Posted at 7:33 PM, Apr 12, 2019
and last updated 2019-04-12 20:33:02-04

KANSAS CITY, Mo. — John Charles Carmichael said he wanted to serve on the Hickman Mills School Board to make a change.

He said he didn't realize how political the school board was until he almost became a board member himself.

“My name on the ballot was a mistake, the mistake of one regulation not being caught by anybody,” said Carmichael, whose family moved to Kansas City from Florida in October.

Carmichael, a retired university band director and career educator, won a seat on the board in the April 2 election, even though a Missouri statute requires school board members to have lived in the state for at least one year.

Carmichael said he was transparent about his residency and had tried to get his name off the ballot before the election. He said he even sent a letter to the district superintendent in February — before he knew about the statute — saying that he felt he needed more time to become assimilated.

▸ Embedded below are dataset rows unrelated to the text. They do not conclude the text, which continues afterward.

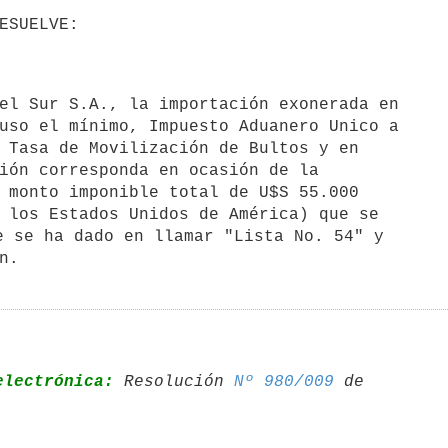
uso el mínimo, Impuesto Aduanero Unico a

 Tasa de Movilización de Bultos y en

ión corresponda en ocasión de la

 monto imponible total de U$S 55.000

 los Estados Unidos de América) que se

e se ha dado en llamar "Lista No. 54" y 

n.
electrónica:
 Resolución 
Nº 980/009
 de 
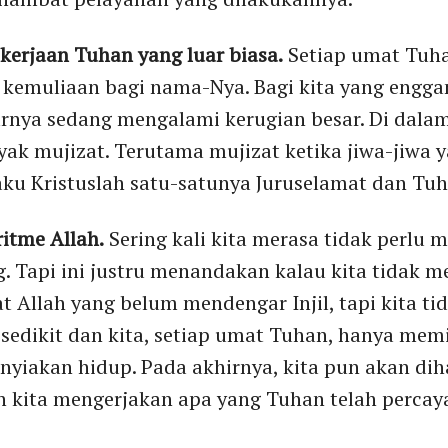
ekerjaan Tuhan yang luar biasa.
Setiap umat Tuha
kemuliaan bagi nama-Nya. Bagi kita yang engga
rnya sedang mengalami kerugian besar. Di dalam 
ak mujizat. Terutama mujizat ketika jiwa-jiwa 
u Kristuslah satu-satunya Juruselamat dan Tu
ritme Allah.
Sering kali kita merasa tidak perlu 
g. Tapi ini justru menandakan kalau kita tidak m
t Allah yang belum mendengar Injil, tapi kita ti
sedikit dan kita, setiap umat Tuhan, hanya memil
nyiakan hidup. Pada akhirnya, kita pun akan di
h kita mengerjakan apa yang Tuhan telah percay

“I was called by several people once they knew that I was attempting to do, and they encouraged me not to,” he said.

Chris Gahagan, an attorney for the school district, told 41 Action News that several weeks before the election, School Board President Wakisha Briggs instructed him to stop helping Carmichael remove his name from the ballot. Gahagan said that he was told the candidate had to do it himself.

“After I was elected, then became a series of calls. And one of the calls suggested that I come to the board meeting, get sworn in and then hand in a letter of resignation,” Carmichael said.

Under school board policy, if a board member resigns, the board then chooses an appointment.

That raised a red flag for Carmichael.

“I think that’s the nature of politics, that there’s strategy,” Carmichael said.

Briggs did not return a call from 41 Action News.

Carmichael said he felt that the candidate who received the next highest number of votes in the election should serve on the board. That candidate was social worker Cecil Wattree.

Carmichael said that if he had resigned, he felt that “Cecil Wattree would not have been appointed.”

Carmichael and Gahagan filed an affidavit after the election. The judge signed it, allowing Carmichael to be disqualified altogether.

On Thursday night, Wattree ended up taking the oath to serve on the board.

Wattree said his priority is to speak out for change and approach education from a social and emotional aspect. He said he aims to improve the district and parent involvement.

“I am on the board as of right now, and I’m going to do my best just to make sure that everything I do is for the good of the shareholders and the community of Hickman Mills,” Wattree told 41 Action News.

Carmichael said he may run for the school board next year, but until then, he wants to be a pro bono music mentor for Hickman Mills students.